# Analyzing Women's Suffrage and Anti-Suffrage Rhetoric with Word Frequency Analysis

This notebook demonstrates how to perform basic NLP analysis using tokenization and word frequency to compare pro-suffrage and anti-suffrage texts from the late 19th and early 20th centuries.

In [None]:
import pandas as pd
import nltk
from nltk.corpus import stopwords
from nltk.tokenize import word_tokenize
import string
import matplotlib.pyplot as plt
from collections import Counter

nltk.download("punkt")
nltk.download("stopwords")

## Load the Data

In [None]:
df = pd.read_csv("../data/suffrage_texts.csv")
df.head()

## Preprocess the Text

In [None]:
stop_words = set(stopwords.words("english"))

def preprocess(text):
    tokens = word_tokenize(text.lower())
    return [word for word in tokens if word.isalpha() and word not in stop_words]

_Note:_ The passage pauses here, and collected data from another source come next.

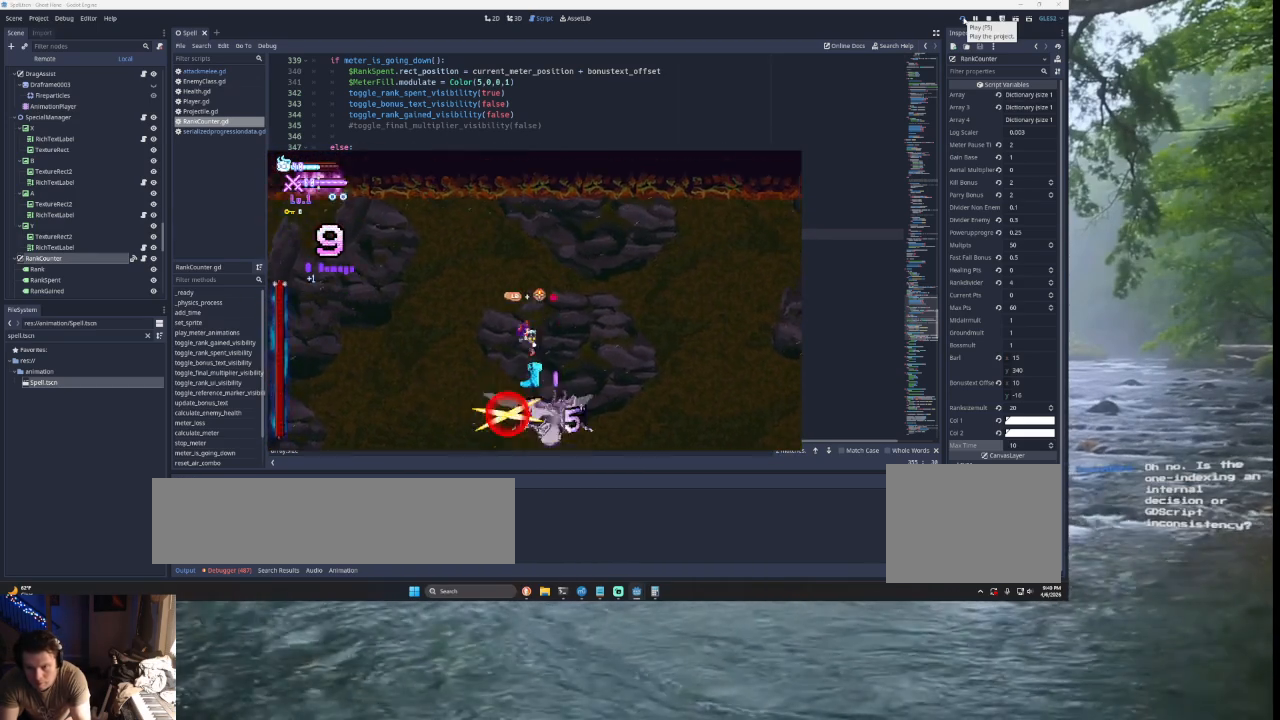
{"buttons": [], "left_stick": "down", "right_stick": "center", "events": [[333, "SQUARE", "down"], [500, "SQUARE", "up"], [500, "left_stick", "down"]]}
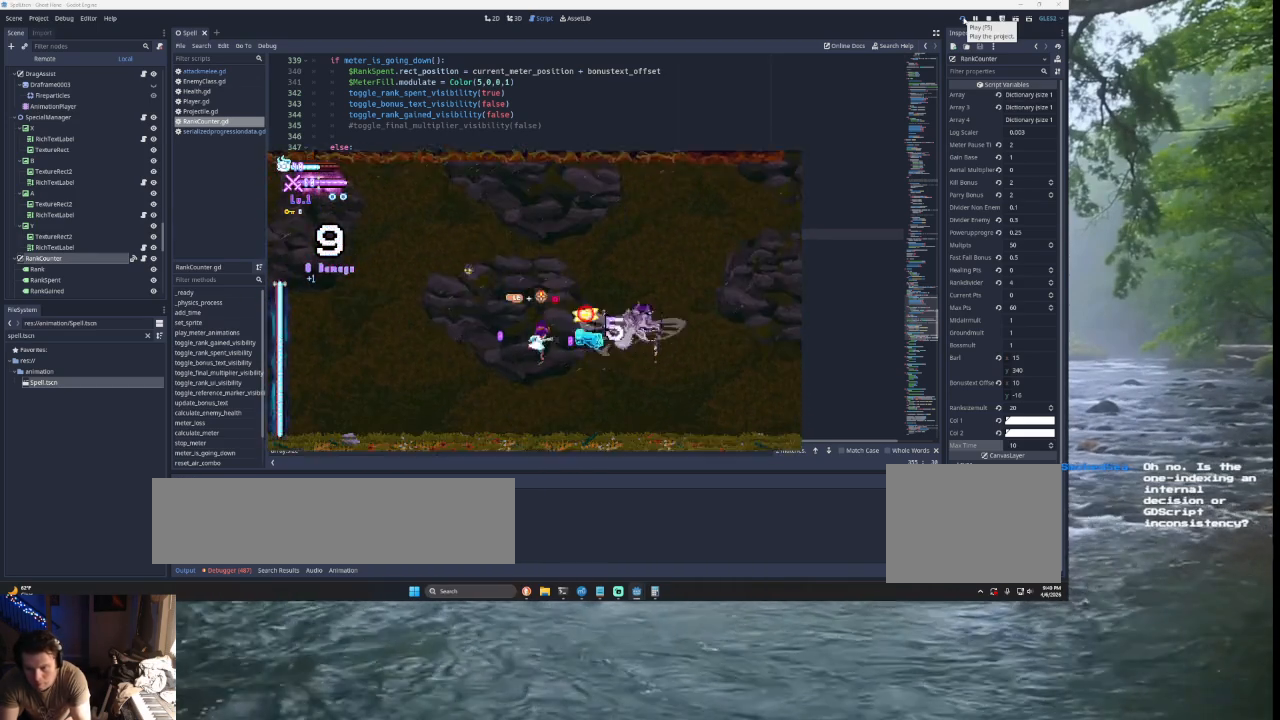
{"buttons": [], "left_stick": "left", "right_stick": "center", "events": [[67, "left_stick", "left"]]}
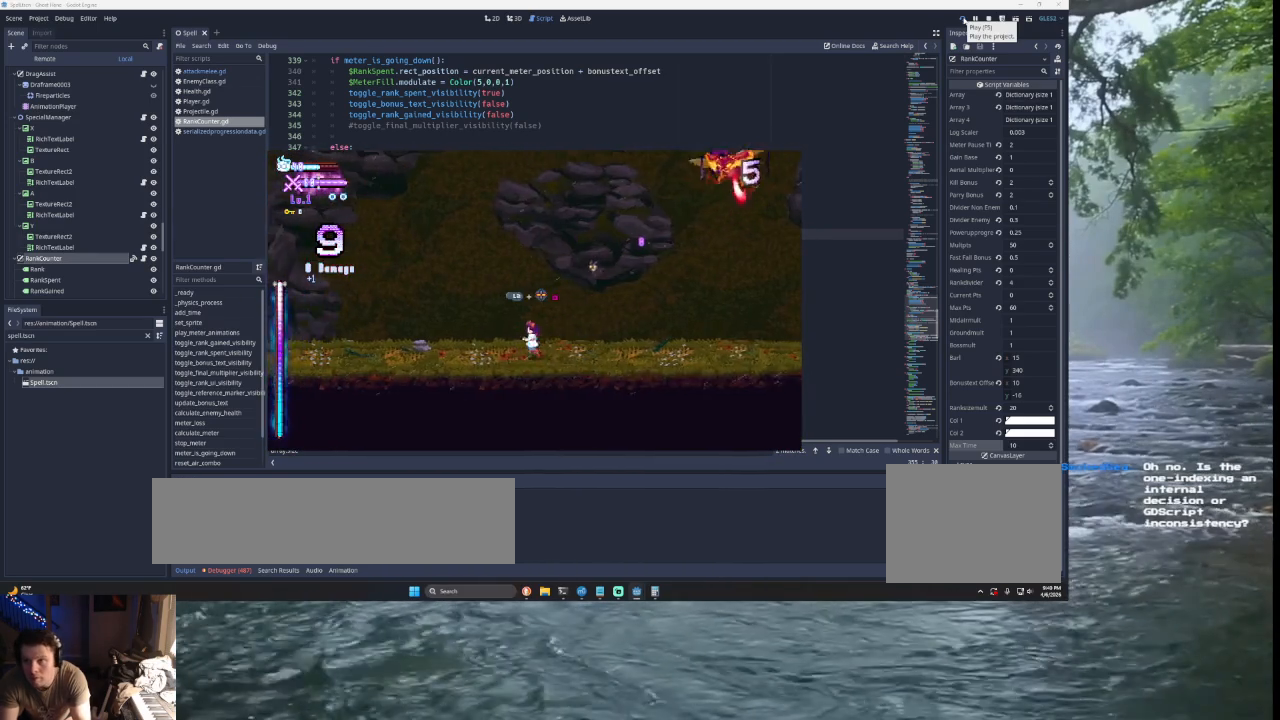
{"buttons": ["TRIANGLE"], "left_stick": "left", "right_stick": "center", "events": [[33, "left_stick", "center"], [133, "left_stick", "left"], [467, "TRIANGLE", "down"]]}
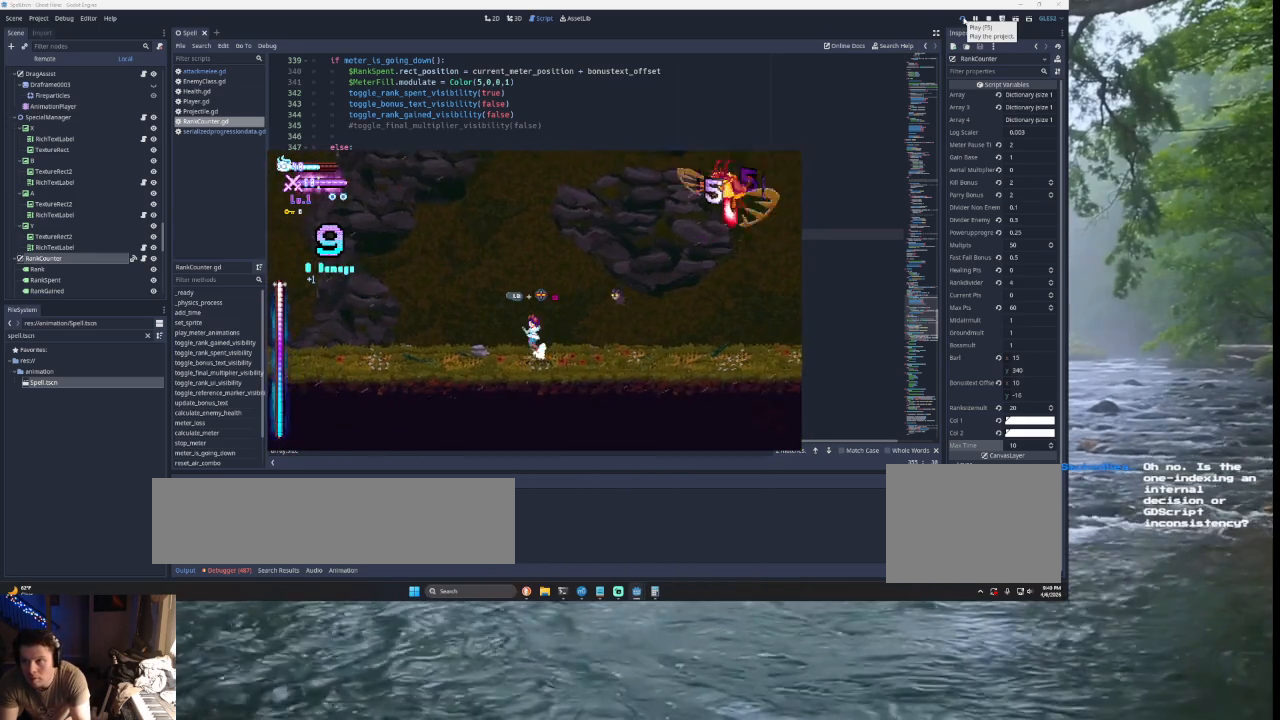
{"buttons": ["TRIANGLE"], "left_stick": "center", "right_stick": "center", "events": [[267, "TRIANGLE", "up"], [367, "TRIANGLE", "down"], [500, "left_stick", "center"]]}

df["tokens"] = df["text"].apply(preprocess)
df.head()

## Compare Word Frequencies

In [None]:
pro_words = df[df["stance"] == "pro"]["tokens"].sum()
anti_words = df[df["stance"] == "anti"]["tokens"].sum()

pro_freq = Counter(pro_words).most_common(15)
anti_freq = Counter(anti_words).most_common(15)

pro_freq, anti_freq

## Visualize the Results

In [None]:
def plot_freq(freq_data, title):
    words, counts = zip(*freq_data)
    plt.figure(figsize=(10, 5))
    plt.bar(words, counts)
    plt.xticks(rotation=45)
    plt.title(title)
    plt.ylabel("Frequency")
    plt.tight_layout()
    plt.show()

plot_freq(pro_freq, "Top Words in Pro-Suffrage Texts")
plot_freq(anti_freq, "Top Words in Anti-Suffrage Texts")